### What the task asks
Read the lines below, and copy any that contain the string "CIRCLE".

### Record excerpts
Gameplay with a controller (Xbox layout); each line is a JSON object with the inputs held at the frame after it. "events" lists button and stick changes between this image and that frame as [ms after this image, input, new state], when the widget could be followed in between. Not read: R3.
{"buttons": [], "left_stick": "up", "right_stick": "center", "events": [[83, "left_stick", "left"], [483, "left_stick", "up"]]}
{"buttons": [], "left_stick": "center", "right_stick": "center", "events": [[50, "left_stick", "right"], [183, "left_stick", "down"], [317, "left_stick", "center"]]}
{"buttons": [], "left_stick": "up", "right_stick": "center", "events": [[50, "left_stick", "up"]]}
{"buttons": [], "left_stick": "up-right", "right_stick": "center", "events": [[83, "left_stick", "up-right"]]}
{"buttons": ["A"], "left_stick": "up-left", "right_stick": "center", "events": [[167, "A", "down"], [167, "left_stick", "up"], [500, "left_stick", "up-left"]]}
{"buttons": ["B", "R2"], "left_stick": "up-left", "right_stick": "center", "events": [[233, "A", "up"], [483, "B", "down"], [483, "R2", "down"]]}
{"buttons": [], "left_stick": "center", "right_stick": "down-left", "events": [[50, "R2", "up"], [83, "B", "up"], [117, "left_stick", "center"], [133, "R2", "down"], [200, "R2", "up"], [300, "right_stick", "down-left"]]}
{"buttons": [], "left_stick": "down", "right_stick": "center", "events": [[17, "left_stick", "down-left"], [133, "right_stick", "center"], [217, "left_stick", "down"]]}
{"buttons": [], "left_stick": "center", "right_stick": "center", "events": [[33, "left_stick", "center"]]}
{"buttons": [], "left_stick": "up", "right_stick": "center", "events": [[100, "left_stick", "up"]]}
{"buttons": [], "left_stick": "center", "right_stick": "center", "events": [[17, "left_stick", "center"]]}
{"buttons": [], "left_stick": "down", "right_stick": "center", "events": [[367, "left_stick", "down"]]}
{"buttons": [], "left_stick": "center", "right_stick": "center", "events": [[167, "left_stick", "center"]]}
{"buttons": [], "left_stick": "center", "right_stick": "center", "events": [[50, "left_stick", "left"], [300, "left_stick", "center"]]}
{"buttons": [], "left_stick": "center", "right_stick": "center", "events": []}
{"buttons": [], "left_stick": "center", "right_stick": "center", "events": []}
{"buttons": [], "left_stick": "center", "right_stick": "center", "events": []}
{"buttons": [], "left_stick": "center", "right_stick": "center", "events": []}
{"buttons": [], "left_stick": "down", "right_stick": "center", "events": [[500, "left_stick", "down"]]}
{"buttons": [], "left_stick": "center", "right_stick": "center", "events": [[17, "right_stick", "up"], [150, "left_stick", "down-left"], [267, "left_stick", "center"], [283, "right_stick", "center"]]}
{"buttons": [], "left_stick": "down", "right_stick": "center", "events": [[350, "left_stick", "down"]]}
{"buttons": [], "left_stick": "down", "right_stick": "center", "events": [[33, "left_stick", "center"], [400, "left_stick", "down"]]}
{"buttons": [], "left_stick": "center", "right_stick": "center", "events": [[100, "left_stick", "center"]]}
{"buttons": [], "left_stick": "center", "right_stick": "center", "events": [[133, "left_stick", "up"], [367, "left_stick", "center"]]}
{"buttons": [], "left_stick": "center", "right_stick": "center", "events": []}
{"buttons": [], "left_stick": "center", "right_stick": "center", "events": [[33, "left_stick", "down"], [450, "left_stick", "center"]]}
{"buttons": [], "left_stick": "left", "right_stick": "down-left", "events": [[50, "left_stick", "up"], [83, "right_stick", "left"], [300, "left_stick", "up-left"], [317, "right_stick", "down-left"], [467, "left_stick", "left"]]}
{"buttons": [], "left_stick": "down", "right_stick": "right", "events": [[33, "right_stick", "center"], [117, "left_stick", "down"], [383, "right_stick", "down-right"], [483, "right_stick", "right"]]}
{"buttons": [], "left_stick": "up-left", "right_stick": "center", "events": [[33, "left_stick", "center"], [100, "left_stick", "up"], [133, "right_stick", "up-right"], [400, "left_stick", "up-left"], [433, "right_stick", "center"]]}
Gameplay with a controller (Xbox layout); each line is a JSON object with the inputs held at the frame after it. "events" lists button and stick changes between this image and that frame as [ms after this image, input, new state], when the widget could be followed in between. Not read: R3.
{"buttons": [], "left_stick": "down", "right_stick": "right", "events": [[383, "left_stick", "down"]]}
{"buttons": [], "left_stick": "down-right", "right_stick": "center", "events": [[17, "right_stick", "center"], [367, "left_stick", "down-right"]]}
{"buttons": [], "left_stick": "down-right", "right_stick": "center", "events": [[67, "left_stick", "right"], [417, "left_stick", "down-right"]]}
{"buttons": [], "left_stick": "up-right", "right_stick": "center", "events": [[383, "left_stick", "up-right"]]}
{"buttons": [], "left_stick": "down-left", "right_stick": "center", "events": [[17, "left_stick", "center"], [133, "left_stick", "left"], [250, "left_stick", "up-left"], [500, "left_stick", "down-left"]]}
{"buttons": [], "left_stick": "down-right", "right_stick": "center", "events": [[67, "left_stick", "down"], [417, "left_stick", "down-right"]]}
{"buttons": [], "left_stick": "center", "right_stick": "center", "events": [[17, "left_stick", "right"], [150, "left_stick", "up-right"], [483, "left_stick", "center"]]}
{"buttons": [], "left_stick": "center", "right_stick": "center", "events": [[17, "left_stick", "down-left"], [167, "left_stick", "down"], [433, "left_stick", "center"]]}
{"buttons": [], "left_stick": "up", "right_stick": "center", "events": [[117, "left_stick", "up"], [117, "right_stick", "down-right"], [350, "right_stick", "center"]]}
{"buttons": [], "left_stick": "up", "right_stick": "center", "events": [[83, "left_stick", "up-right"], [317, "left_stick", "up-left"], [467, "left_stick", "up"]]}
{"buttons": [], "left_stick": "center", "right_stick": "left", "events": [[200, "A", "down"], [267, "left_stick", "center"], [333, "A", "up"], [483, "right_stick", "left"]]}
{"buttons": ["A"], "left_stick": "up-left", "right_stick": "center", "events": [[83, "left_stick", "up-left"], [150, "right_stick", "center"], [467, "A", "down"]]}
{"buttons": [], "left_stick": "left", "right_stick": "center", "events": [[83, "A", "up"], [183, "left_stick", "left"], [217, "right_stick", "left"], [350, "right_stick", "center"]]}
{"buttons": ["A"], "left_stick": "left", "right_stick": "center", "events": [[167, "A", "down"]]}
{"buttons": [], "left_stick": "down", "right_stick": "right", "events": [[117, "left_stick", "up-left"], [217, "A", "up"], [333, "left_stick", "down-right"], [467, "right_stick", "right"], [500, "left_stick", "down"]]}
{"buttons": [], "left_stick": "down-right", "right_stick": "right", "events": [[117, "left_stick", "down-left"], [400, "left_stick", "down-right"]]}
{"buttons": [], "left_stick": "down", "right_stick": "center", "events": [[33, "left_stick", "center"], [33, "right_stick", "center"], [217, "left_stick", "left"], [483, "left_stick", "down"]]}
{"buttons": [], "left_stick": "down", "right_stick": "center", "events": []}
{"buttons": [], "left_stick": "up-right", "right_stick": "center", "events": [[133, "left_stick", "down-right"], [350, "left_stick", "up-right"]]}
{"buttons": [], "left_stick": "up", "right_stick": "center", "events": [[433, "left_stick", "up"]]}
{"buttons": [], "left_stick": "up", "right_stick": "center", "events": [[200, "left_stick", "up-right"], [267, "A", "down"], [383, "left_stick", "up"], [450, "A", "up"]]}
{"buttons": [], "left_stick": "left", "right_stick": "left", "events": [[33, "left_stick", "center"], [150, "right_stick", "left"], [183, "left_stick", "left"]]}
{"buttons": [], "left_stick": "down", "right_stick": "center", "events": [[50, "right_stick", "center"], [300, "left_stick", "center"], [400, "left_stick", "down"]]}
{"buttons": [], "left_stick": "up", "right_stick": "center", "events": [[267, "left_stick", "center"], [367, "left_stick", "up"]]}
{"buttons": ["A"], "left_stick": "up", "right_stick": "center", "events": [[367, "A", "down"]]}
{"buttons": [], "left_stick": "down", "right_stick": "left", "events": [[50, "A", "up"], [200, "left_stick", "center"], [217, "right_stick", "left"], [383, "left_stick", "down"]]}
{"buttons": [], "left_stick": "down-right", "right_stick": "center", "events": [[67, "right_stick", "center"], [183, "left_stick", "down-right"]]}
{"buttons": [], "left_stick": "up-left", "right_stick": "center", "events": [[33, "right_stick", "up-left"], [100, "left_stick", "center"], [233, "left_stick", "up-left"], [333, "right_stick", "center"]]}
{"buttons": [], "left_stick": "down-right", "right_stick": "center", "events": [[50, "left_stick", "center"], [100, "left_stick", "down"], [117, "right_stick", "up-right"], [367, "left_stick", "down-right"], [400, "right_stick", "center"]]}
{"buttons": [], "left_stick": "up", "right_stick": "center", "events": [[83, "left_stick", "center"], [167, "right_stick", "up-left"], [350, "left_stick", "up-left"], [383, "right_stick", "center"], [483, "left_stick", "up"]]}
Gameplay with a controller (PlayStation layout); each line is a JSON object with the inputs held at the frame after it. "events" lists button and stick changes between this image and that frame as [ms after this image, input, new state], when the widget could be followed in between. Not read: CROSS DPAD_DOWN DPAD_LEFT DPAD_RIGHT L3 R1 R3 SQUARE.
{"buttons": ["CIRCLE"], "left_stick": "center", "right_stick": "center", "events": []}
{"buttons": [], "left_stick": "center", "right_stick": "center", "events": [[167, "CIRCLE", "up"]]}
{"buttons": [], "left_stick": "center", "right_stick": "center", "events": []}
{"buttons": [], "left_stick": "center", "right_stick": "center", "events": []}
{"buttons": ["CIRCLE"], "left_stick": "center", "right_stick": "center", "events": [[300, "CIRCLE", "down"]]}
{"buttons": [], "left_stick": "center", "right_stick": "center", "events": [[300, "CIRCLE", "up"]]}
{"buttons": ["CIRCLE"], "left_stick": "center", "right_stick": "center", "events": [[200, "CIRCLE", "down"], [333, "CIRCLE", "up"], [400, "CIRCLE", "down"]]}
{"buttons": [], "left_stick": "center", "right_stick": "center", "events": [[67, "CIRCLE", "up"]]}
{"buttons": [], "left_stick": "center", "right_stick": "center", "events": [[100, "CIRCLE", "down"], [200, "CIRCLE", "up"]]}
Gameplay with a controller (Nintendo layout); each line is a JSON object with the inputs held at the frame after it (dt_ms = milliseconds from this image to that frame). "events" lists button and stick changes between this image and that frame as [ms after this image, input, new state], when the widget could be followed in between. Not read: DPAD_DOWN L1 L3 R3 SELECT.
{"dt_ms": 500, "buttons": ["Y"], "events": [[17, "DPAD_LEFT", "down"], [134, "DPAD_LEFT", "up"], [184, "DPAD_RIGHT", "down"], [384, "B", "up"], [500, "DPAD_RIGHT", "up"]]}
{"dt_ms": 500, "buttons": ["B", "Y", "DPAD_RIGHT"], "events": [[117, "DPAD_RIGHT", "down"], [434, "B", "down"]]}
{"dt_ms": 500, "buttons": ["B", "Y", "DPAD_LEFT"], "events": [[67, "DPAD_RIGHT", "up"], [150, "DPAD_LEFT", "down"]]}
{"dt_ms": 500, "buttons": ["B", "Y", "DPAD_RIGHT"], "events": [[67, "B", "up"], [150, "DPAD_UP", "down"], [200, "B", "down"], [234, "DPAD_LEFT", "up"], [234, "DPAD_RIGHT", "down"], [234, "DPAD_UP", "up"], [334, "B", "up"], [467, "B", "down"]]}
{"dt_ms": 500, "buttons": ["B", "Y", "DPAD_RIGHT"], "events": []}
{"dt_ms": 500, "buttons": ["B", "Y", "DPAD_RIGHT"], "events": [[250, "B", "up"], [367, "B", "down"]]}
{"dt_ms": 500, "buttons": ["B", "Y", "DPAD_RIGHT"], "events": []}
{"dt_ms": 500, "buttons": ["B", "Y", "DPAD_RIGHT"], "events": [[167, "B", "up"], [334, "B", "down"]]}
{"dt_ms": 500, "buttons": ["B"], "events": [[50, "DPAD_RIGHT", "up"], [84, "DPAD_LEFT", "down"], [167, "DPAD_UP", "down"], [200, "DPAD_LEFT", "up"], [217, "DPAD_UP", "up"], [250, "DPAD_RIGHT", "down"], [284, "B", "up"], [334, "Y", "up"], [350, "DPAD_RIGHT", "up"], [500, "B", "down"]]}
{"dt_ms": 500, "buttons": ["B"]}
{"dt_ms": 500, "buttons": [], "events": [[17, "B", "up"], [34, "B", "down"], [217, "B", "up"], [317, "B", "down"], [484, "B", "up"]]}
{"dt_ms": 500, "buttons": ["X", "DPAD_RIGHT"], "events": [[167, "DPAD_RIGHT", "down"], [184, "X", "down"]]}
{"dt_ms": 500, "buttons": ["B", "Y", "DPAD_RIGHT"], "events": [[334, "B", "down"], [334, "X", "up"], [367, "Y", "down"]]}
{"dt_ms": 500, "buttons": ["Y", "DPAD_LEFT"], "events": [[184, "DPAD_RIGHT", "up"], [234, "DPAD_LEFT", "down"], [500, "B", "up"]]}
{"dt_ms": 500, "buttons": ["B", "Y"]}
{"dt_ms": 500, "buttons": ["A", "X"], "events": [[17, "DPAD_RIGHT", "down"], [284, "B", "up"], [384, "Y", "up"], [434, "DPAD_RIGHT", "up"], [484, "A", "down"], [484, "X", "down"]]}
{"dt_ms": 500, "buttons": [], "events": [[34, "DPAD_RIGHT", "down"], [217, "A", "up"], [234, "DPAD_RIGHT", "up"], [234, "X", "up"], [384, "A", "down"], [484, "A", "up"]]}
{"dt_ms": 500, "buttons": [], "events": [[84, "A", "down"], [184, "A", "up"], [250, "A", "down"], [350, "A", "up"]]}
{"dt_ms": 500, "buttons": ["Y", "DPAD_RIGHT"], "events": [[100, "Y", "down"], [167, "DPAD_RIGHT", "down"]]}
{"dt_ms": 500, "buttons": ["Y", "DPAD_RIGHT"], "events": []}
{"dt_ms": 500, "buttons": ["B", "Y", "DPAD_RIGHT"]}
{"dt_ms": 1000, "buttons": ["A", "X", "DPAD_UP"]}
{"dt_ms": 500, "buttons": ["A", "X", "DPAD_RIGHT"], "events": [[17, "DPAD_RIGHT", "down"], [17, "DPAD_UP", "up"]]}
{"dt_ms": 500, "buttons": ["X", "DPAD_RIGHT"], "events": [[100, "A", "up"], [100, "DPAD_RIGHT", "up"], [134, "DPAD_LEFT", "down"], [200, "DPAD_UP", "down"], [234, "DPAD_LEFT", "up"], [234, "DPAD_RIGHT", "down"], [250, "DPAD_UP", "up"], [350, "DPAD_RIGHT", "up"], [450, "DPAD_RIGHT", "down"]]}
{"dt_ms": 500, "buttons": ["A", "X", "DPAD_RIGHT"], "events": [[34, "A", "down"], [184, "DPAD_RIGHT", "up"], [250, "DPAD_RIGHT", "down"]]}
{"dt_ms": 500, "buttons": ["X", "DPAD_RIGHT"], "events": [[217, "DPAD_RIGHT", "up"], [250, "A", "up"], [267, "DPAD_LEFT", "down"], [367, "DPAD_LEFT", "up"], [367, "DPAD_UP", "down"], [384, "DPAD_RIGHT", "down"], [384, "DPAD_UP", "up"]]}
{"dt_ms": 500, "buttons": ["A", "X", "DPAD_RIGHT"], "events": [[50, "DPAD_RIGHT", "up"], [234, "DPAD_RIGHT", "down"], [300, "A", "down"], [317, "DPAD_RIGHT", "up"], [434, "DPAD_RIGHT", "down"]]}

### Answer section
{"buttons": ["CIRCLE"], "left_stick": "center", "right_stick": "center", "events": []}
{"buttons": [], "left_stick": "center", "right_stick": "center", "events": [[167, "CIRCLE", "up"]]}
{"buttons": ["CIRCLE"], "left_stick": "center", "right_stick": "center", "events": [[300, "CIRCLE", "down"]]}
{"buttons": [], "left_stick": "center", "right_stick": "center", "events": [[300, "CIRCLE", "up"]]}
{"buttons": ["CIRCLE"], "left_stick": "center", "right_stick": "center", "events": [[200, "CIRCLE", "down"], [333, "CIRCLE", "up"], [400, "CIRCLE", "down"]]}
{"buttons": [], "left_stick": "center", "right_stick": "center", "events": [[67, "CIRCLE", "up"]]}
{"buttons": [], "left_stick": "center", "right_stick": "center", "events": [[100, "CIRCLE", "down"], [200, "CIRCLE", "up"]]}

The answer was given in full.